Campaigners with the recently launched Bhartiya Muslim Mahila Andolan (Indian Muslim Women’s Movement) insist that while the intent behind the Bill is good, it fails to deliver on all key points and could result in further oppression of minorities.

“The Bill in its present form will be yet another tool in the hands of repressive state governments”, says Zakia Jowher of ActionAid who escaped the 2002 riots and is a founder member of the Bhartiya Muslim Mahila Andolan.

Survivors of Gujarat 2002 are still grappling with the consequences of state atrocity. Yasmin a 29-year-old mother of four whose husband was killed by the police in the riots has been diagnosed with a brain tumor. “How can I manage my children’s lives without support, I am too unwell to do anything,” she says. With no compensation or medical treatment from the government she depends on the charity of her neighbors.

Campaigners are concerned that instead of increasing citizen’s powers to hold elected representatives, police and judiciary to account, the bill concentrates power in the hands of state authorities. 

“The Bill gives sweeping powers to state agencies,” explains Razia Patel of Bhartiya Muslim Mahila Andolan ”It will depend on sole discretion of state governments to declare a particular area “communally disturbed”, upon which various provisions of the Act will apply.”

In states which regularly witness communal violence or frequent targeting of one particular community, the fear is that authorities can be selective in declaring areas “communally disturbed”, thus increasing the potential for harassment and human rights violations.

“There are numerous eye witness accounts of how marauders were supported by policemen and other state actors in Gujarat. We need to guard against such complicity by empowering people to deal with communal strife,” says Patel.

The real problem say campaigners, is not lack of laws but a lack of political will to implement the existing laws properly.

”The problem with Gujarat in 2002, Delhi in 1984, Bhagalpur in 1989 or Mumbai in 1992-93, was not that the state lacked the powers, but that it lacked the will to act, or worse that its will was for the communal violence to continue,” says Jowher.

Under existing laws, arms can be banned, routes of processions regulated, armed forces called to assist civil administration and special courts established. 

Under the Communal Violence Bill, Central government’s power to deploy armed forces to curb violence in disturbed areas is negated by the fact that prior permission would need to be granted by the state. This is particularly worrying when, as witnessed in past, state governments may be party to the problem.

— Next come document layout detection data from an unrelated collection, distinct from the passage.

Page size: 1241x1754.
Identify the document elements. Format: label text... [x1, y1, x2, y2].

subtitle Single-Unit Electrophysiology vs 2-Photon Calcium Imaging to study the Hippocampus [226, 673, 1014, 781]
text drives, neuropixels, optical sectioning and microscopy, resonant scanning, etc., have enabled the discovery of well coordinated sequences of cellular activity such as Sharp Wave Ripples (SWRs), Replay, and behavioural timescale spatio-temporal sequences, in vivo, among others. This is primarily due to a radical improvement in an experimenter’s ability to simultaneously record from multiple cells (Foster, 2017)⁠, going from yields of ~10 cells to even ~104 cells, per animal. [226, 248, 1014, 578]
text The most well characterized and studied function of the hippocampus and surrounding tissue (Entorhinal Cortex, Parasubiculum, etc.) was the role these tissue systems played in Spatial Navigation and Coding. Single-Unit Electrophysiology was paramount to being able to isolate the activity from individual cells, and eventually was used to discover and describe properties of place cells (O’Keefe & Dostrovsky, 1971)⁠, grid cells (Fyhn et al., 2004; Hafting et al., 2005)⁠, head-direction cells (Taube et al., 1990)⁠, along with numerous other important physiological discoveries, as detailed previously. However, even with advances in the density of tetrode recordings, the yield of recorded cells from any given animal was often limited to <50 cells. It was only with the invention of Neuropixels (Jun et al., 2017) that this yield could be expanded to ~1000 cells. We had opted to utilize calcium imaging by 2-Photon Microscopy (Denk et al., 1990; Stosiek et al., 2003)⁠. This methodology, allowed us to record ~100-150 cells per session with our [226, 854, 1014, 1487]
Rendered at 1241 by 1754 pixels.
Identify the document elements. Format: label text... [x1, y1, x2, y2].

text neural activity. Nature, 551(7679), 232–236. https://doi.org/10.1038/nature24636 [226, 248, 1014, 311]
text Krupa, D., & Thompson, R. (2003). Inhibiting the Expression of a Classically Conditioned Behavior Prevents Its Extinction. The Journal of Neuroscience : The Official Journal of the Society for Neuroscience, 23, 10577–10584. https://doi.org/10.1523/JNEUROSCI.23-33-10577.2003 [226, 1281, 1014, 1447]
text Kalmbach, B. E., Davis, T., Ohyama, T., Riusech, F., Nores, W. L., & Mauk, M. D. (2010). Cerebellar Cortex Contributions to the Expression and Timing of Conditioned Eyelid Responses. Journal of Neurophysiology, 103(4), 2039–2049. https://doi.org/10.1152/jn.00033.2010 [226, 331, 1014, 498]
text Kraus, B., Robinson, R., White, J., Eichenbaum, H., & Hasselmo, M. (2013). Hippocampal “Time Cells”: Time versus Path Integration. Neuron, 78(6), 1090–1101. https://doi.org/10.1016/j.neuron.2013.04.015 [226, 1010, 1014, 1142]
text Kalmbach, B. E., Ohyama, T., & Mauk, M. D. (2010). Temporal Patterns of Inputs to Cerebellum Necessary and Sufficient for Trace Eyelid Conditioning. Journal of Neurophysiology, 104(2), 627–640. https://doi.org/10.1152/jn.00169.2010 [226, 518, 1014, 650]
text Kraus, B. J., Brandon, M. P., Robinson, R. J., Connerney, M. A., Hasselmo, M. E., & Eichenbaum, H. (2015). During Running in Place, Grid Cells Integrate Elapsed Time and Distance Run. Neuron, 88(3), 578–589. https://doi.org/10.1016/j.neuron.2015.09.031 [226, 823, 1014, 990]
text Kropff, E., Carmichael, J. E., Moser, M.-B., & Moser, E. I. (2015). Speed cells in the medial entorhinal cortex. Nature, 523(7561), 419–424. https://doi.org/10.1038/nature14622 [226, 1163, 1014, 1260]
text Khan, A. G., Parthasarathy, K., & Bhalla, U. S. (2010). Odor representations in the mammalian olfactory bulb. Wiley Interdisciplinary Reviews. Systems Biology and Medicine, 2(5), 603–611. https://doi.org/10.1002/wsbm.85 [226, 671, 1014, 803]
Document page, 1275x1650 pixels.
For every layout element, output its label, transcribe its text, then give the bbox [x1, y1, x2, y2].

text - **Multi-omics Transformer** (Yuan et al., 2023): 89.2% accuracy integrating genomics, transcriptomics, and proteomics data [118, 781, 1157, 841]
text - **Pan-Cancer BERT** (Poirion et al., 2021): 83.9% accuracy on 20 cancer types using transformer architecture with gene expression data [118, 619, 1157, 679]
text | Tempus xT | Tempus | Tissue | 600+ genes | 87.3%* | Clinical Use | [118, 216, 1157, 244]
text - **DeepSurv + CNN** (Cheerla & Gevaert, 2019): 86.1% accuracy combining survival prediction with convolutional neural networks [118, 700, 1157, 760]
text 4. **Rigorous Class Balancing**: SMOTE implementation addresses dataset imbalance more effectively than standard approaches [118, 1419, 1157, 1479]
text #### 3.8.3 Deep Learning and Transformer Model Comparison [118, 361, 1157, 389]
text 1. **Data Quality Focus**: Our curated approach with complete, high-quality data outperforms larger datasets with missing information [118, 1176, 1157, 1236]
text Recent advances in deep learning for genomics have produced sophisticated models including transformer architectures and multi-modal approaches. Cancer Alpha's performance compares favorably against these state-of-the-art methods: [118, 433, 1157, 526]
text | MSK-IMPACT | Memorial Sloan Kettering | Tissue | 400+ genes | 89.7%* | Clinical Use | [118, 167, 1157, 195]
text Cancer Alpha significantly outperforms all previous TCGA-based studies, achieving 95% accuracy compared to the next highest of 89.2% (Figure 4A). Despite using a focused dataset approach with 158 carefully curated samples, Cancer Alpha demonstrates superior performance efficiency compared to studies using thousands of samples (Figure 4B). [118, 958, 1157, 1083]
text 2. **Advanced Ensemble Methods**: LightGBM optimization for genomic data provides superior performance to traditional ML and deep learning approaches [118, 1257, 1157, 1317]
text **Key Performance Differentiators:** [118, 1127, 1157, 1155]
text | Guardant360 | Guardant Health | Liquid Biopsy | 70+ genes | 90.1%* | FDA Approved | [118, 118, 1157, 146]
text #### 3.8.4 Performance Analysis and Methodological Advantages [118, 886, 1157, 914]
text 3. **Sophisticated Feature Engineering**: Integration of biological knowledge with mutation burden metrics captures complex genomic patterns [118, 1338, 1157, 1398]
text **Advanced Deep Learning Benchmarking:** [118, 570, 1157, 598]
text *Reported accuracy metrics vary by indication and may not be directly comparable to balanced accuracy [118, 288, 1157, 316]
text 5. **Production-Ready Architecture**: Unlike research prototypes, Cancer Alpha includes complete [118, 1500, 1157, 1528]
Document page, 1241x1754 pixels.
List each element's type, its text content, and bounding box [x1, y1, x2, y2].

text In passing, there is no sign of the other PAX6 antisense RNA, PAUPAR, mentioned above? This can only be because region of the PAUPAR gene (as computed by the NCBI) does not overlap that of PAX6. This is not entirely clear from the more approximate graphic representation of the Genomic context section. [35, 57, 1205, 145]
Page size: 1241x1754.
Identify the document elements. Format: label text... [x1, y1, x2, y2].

Peace activist Noorjehan Diwan points to way forward: “It will do more good if government supports citizen’s initiatives of building trust and harmony,” she says.

 

Noorjehan is part of the Aman Samuday network of peace activists formed by ActionAid in the wake of the 2002 Gujarat riots. Staff and volunteers are responding promptly to outbursts of violence in Muslim and Hindu neighbourhoods and are committed to bringing divided communities together.